C. Mencari Jalan Balik: Langkah Menuju Pembebasan
Jika dilihat dari konteks kehidupan orang muda Papua saat ini, konsep banalitas kejahatan dapat diartikan sebagai “mesin pembunuh yang efisien” dalam bentuk yang tidak langsung. Orang muda Papua berisiko menuju kepunahan budaya dan semangat perjuangan bukan melalui kekerasan yang terlihat, melainkan melalui gaya hidup yang tidak sadar, hanya terpaku pada trend zaman yang menghabiskan waktu, uang, dan merusak masa depan.

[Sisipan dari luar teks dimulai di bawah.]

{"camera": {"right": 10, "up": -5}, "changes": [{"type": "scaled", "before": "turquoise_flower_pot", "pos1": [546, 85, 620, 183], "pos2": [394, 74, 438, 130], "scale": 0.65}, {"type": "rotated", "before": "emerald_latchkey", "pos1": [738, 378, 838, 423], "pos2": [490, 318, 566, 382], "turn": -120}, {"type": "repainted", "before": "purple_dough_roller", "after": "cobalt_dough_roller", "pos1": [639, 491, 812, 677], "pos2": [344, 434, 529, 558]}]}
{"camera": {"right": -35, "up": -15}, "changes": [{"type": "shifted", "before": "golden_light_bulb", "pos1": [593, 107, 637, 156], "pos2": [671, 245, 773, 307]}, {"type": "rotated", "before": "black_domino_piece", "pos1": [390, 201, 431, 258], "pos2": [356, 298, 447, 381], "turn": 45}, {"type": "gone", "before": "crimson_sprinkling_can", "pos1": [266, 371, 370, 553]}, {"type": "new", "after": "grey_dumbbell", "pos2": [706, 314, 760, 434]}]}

Seperti Eichmann yang kehilangan kemampuan berpikir kritis, sebagian orang muda Papua tampaknya tidak memanfaatkan potensi pikiran manusia yang kuat untuk merombak dunia. Mereka ingin terlihat modern dan maju, namun sikap dan gaya hidup yang dianut justru menunjukkan kurangnya pemahaman tentang nilai-nilai yang benar.

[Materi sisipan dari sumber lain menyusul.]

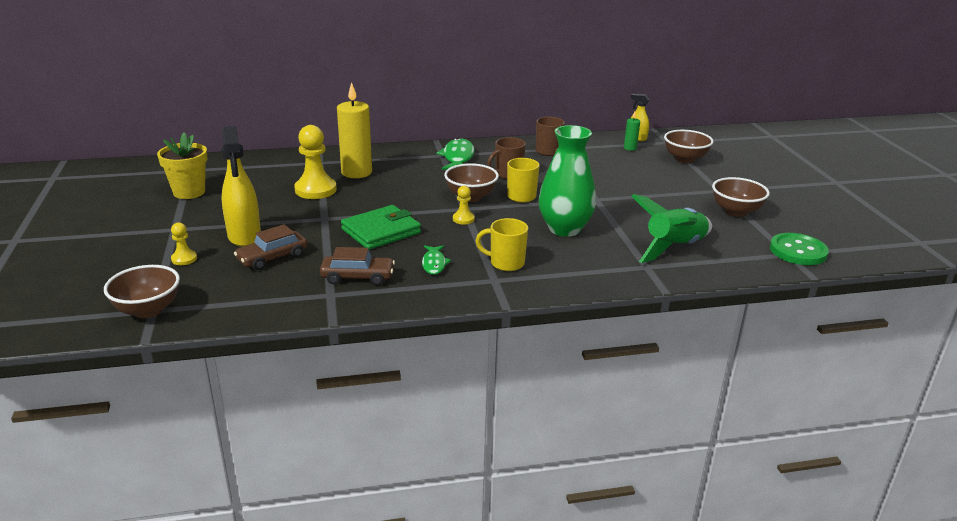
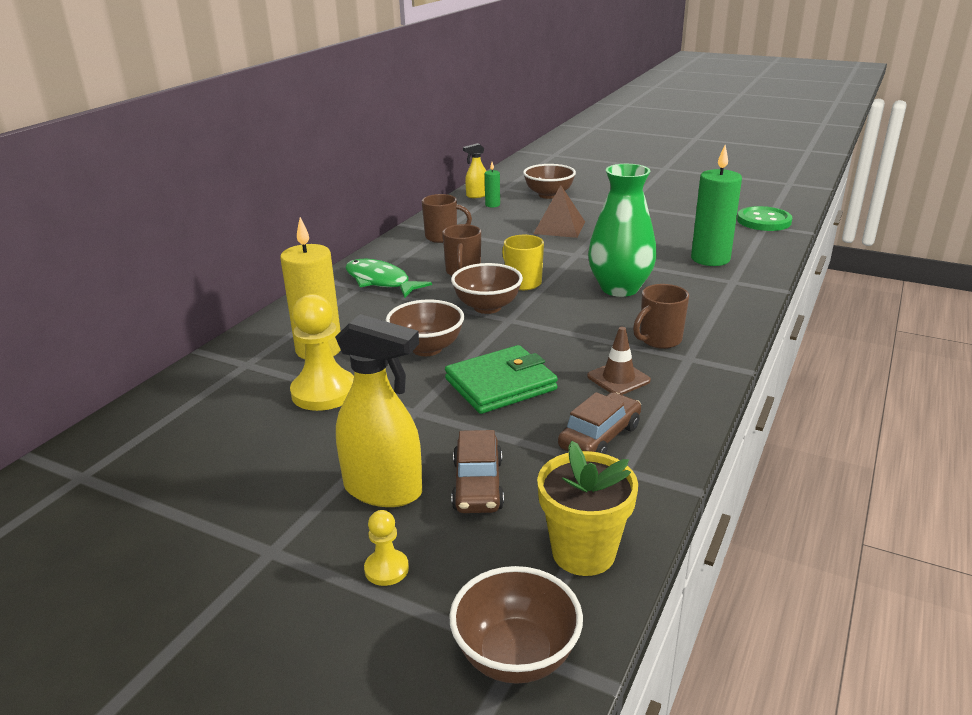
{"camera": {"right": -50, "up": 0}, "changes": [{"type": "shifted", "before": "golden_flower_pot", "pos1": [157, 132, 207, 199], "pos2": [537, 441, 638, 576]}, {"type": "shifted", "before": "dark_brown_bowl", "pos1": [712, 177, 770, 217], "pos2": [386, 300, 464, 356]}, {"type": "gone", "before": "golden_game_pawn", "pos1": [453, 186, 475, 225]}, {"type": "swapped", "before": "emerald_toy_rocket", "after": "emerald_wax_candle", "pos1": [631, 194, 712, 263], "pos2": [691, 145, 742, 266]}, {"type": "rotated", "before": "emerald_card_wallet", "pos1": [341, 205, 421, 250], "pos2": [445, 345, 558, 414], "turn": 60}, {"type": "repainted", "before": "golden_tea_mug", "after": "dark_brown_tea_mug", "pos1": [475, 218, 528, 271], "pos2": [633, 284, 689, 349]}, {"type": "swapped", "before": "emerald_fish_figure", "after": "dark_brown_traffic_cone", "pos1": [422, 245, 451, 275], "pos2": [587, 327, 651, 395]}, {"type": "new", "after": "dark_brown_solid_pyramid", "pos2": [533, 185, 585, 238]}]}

Gaya hidup yang mementingkan trend dan kemewahan telah menjajah kesadaran individu, membuat mereka terjebak dalam sistem yang membuat mereka terus bergantung pada gadget dan platform media sosial, bahkan hingga menggunakan akun untuk mencari penghasilan tanpa memperhatikan dampak jangka panjang.

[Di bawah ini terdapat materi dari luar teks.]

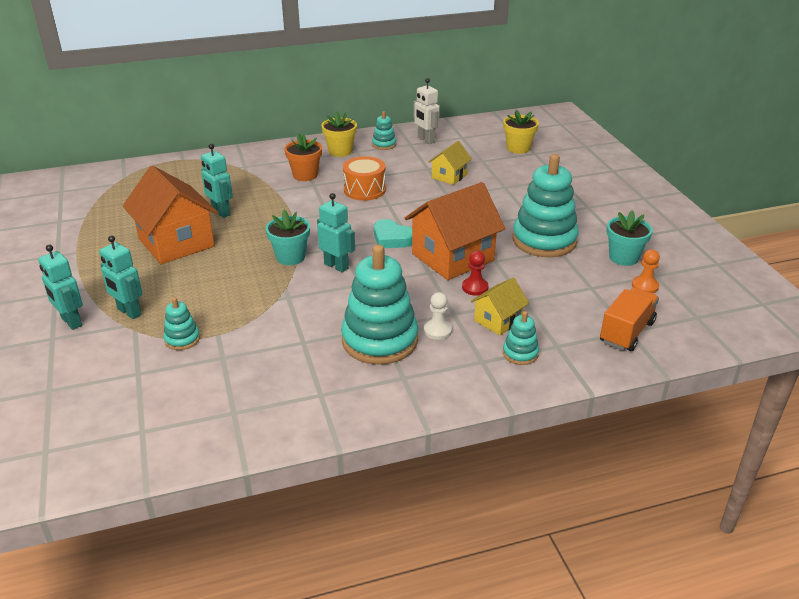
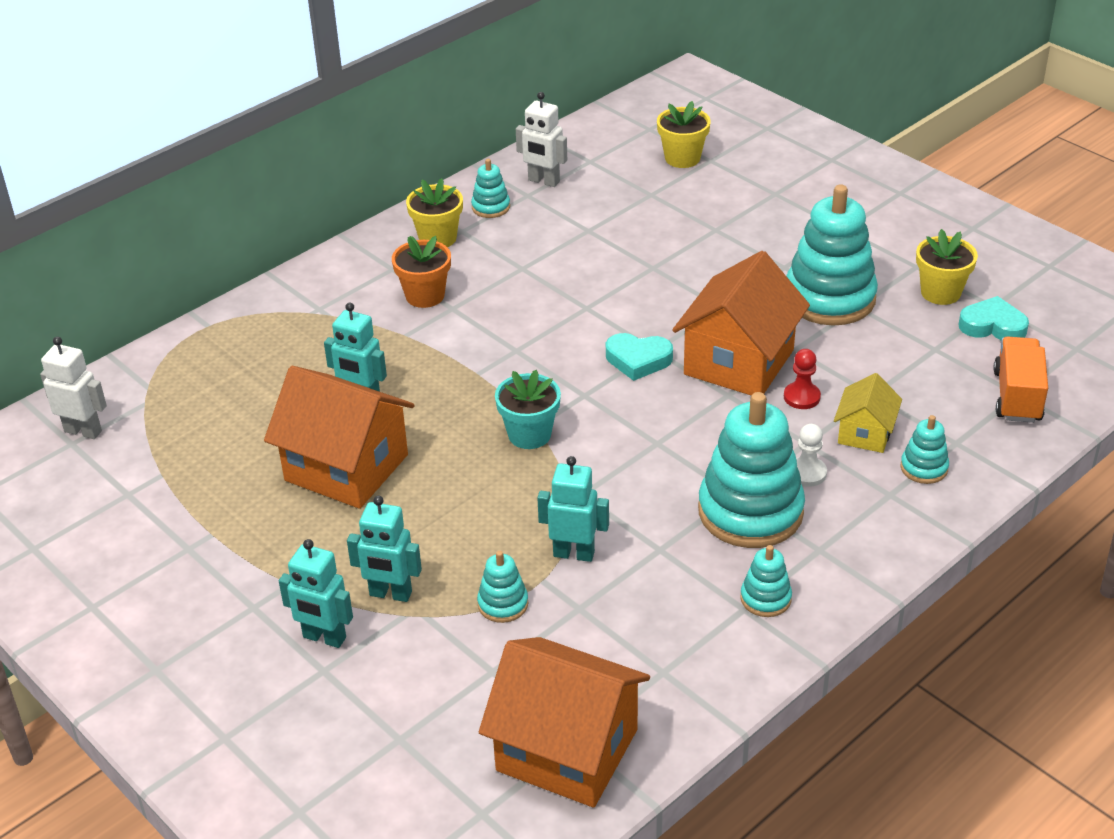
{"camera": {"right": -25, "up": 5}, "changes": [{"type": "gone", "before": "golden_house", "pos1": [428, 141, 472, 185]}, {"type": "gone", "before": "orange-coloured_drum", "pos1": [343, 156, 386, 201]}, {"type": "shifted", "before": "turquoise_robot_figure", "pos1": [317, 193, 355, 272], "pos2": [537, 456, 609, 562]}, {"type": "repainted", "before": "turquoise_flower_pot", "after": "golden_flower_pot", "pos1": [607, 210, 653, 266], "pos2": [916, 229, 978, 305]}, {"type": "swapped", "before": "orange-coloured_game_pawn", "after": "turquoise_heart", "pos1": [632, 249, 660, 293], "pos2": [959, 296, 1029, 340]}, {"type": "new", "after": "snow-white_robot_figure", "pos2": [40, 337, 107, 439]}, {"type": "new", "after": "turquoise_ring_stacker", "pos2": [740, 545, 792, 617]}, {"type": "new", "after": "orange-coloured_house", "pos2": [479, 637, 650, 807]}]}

Untuk mengubah kondisi ini, diperlukan langkah-langkah konkret:
1. Menumbuhkan cinta pada hal-hal asli dan alami Papua, seperti menghargai penampilan alami tanpa perlu sambungan rambut atau pewarnaan.
2. Tidak secara buta mengadopsi dan menerapkan gaya hidup barat di tanah Papua.
3. Tidak tergoda oleh trend yang menghilangkan semangat untuk bekerja keras, berpikir kritis, dan tidak pernah menyerah.
Penutup
Pandangan Hannah Arendt mengingatkan orang muda Papua untuk merenungkan nasib bangsa dan diri sendiri. Saat ini, orang Papua berisiko mengalami kepunahan budaya dan identitas secara halus melalui tindakan dan pola hidup yang lebih mempercayai dan tertarik pada trend zaman. Pertanyaan refleksi yang perlu dijawab adalah: Dapatkah orang Papua menjadi tuan di tanah sendiri tanpa harus tergantung pada media sosial atau pandangan luar? Dapatkah orang Papua menyelamatkan diri dengan hidup lebih kritis, bekerja lebih keras, dan saling jujur? Marilah kita kembali pada akar budaya, keluarga, dan diri kita sendiri.